There is also a state machine for the audio processing bits (for example you can guarantee that processing won't happen until after the plugin as been "activated" and won't go from a deactivated state to processing until a specific method is called - I'm simplifying significantly for the VST3 state machine).
The "main" thread is the literal main/UI thread of the application typically, or a sandboxed plugin host running in a separate process. You do your UI on this thread as well as handle most host events.
Plugins often want to do things on background threads, like stream audio from disk or do heavy work like preparing visualization without blocking the main UI thread (which also handles rendering and UI events - think like the JS event loop, it's bad to block it).
The threading model and state machine make it difficult to know where it's safe to spawn and join threads. You can do it in a number of places but you also have to be careful about lifetimes of those threads, most plugins do it as early as possible and then shut them down as late as possible.
The host also has to do a lot of the stuff on background threads and usually has its own thread pool. CLAP introduced an extension to hook into the host's thread pool so plugins don't have to spawn threads and no longer have to really care about the lifetime. VST3 is copying that feature.
When you see annotations on methods in these APIs about "main" vs "any" thread and "active" etc they're notes to developers on where it is safe to call the methods and any synchronization required (on both sides of the API).
If it sounds complicated that's because it is, but most of this is accidental complexity created by VST3.
Concretely, it made distributing OSS VST plugins a pain. Especially for Linux which generally will want to build their packages.
Steinberg is only going to benefit from this, I think.
That was with VST2, which is/was a proprietory format. VST3 has been dual licensed as GPLv3 + commercial for a long time now.
The real value IMHO of github is the issue tracker and the visual diff/display of PR changes.
As a composer and arranger working with different studios, I need multiple DAWs installed for compatibility. Every time I open my DAW or Gig Performer after a few days, it rescans all plugins. With around 800 installed, that happens across AU, VST, and VST3.
I hope Apple and Avid are holding meetings after this decision to help simplify the life of library/plugin makers. As an example AAX requires a complete mess to compile and test their plugins, and several AU plugins are just wrappers aroud VST that add another layer.
I really hope the next five years bring real standardization and smoother workflows.
I have always felt the industry of digital audio processing and software to be overcommercialized and ripe for something akin to blender to change the game.
Audio programming is still low level and difficult, but I'm looking forward towards vibe coding some experiments with this.
I like to work privately on my open source projects, and then push it to a public repo after deleting my git history ( for the public repo anyway).

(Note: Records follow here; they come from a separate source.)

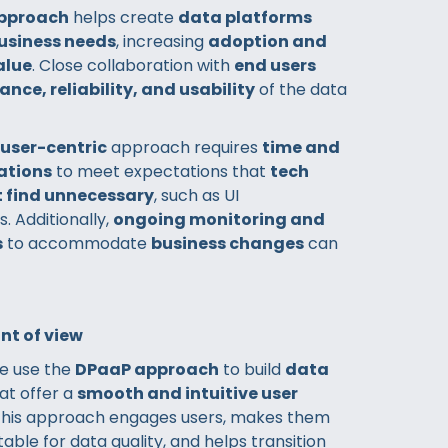
pproach
helps create
data platforms
business needs
, increasing
adoption and
alue
. Close collaboration with
end users
ance, reliability, and usability
of the data
user-centric
approach requires
time and
rations
to meet expectations that
tech
 find unnecessary
, such as UI
 Additionally,
ongoing monitoring and
s
to accommodate
business changes
can
nt of view
we use the
DPaaP approach
to build
data
at offer a
smooth and intuitive user
 This approach engages users, makes them
ble for data quality, and helps transition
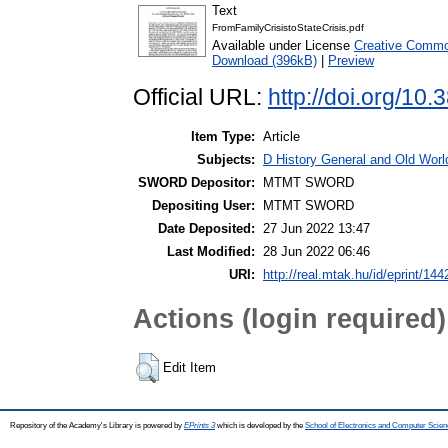
Text
FromFamilyCrisistoStateCrisis.pdf
Available under License
Creative Commo
Download (396kB)
|
Preview
Official URL:
http://doi.org/10
Item Type:
Article
Subjects:
D History General and Old World
SWORD Depositor:
MTMT SWORD
Depositing User:
MTMT SWORD
Date Deposited:
27 Jun 2022 13:47
Last Modified:
28 Jun 2022 06:46
URI:
http://real.mtak.hu/id/eprint/14
Actions (login required)
Edit Item
Repository of the Academy's Library is powered by
EPrints 3
which is developed by the
School of Electronics and Computer Scien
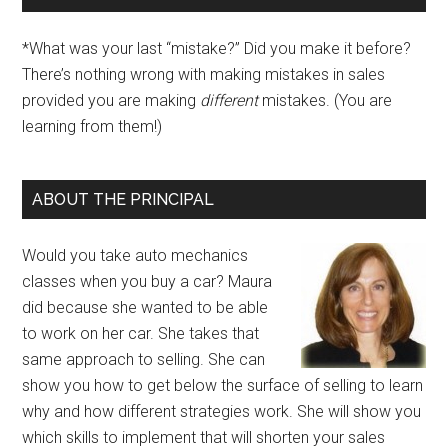
*What was your last “mistake?” Did you make it before?
There’s nothing wrong with making mistakes in sales
provided you are making
different
mistakes. (You are
learning from them!)
ABOUT THE PRINCIPAL
Would you take auto mechanics
classes when you buy a car? Maura
did because she wanted to be able
to work on her car. She takes that
same approach to selling. She can
show you how to get below the surface of selling to learn
why and how different strategies work. She will show you
which skills to implement that will shorten your sales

I wonder if that will change as well..
At the same time Steinberg also open sourced their ASIO audio hardware interface standard but under GPL3. GPL2 here would have made more sense to me to align with the Linux kernel GPL2 only licensing. So why GPL3? Other commenters here have mentioned OBS, and OBS is "GPLv2 or later" so sure that works for them. Not being GPL 2 and missing on the Linux kernel just surprises me.
I have been using the nice cwASIO (https://github.com/s13n/cwASIO) re-implementation of the ASIO SDK, it's MIT licensed. https://github.com/s13n/cwASIO. It's nice there just to see something more up to date than the ancient ASIO SDK documentation. I would love to see the Steinberg ASIO SDK updated and improved, if you are listening Steinberg folks: nobody cares about the history of ASIO on Macs or Silicon Graphics Workstations, just dive in and get deep into the weeds of ASIO on Windows, and include lots more sample code, especially covering the ASIO device enumeration mess on Windows.
Also the license change could be caused by competition from CLAP which is very openly licensed.